Displacement and Reconfiguration: The Effects of the Florentine Guasto of 1529 on Devotional Spaces and Networks of Artistic Patronage

Chiara Capulli

What objects do religious communities take with them when leaving their homes in a time of upheaval? What do they choose to save from ruin, and how do these objects perpetuate their collective memory? In 1529, as the formidable Imperial army approached the city of Florence, the Republican government took drastic action and ordered a Guasto (literally, a ‘destruction’), a blanket decree that all buildings within a mile of the city walls be demolished to deny the besiegers any shelter or structures that they could fortify. Included were some of the city's most eminent suburban monasteries: San Benedetto Fuori alla Porta Pinti, San Donato a Scopeto, San Giovanni Evangelista of the Faenza nuns, Monticelli, Montedomini, San Giusto alle Mura, and San Gallo. The forced relocation in different sites within the walls jeopardized the collective institutional memory of the evacuated communities. My research asks how much memory could be reinstated by salvaging or manipulating visual and material heritage. Among the material remains of their crumbling homes and ruined churches, the displaced communities saved the bodies of their founding saints and building materials, of which they retained ownership, and many works of art. Although portable, altarpieces were produced for specific sites and manifested the needs of individuals. Their displacement thus undermined the ritual topography in which they participated. In most cases, their re-arrangement clashed with the setting of the newly assigned houses, thus instigating processes that directly affected the visual agency of the previous and new occupants of the sites. After the upheaval of the Guasto, communities needed to re-negotiate their devotional focus. Their institution’s survival would depend upon successfully meeting their own liturgical needs, respecting their patrons’ requests, and in many cases undertaking the necessary architectural reconfiguration of the new churches. 

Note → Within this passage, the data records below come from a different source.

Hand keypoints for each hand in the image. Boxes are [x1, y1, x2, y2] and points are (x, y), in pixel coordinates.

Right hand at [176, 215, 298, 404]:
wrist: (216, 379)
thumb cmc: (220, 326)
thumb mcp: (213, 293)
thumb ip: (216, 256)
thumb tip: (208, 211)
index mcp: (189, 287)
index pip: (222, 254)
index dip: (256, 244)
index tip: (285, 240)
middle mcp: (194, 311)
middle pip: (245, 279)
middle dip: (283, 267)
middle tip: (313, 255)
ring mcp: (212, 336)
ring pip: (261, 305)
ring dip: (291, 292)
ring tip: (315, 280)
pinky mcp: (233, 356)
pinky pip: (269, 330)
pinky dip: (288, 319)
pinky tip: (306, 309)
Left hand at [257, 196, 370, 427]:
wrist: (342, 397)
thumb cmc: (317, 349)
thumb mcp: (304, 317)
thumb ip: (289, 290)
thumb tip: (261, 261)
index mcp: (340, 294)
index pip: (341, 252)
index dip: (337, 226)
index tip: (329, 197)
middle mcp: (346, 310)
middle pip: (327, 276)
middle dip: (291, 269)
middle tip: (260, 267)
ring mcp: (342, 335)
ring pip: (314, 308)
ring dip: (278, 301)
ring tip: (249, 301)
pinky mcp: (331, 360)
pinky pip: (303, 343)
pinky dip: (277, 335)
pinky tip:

Heterogenous sources and substantial unpublished archival material underpin the reconstruction of the communities’ pre-Guasto visual culture and then support the analysis of the changes and the consequences of their displacement. The research draws on both traditional art historical methods and on the tools of Digital Art History, namely quantitative and spatial analysis to investigate patterns of artistic patronage on a city-wide scale, 3D reconstruction for lost buildings whose appearance is known through textual sources in order to understand the scale and appearance of the churches for which altarpieces were produced, and non-invasive archaeological techniques, such as Ground Penetrating Radar, to investigate any sub-surface remains. The results will constitute an addition to Florentine sacred geography and neighborhood identity and will also reconsider the Guasti as pivotal events of disruption in the urban and artistic development of Renaissance cities, challenging the dominant narrative of their increasing expansion during the early modern period.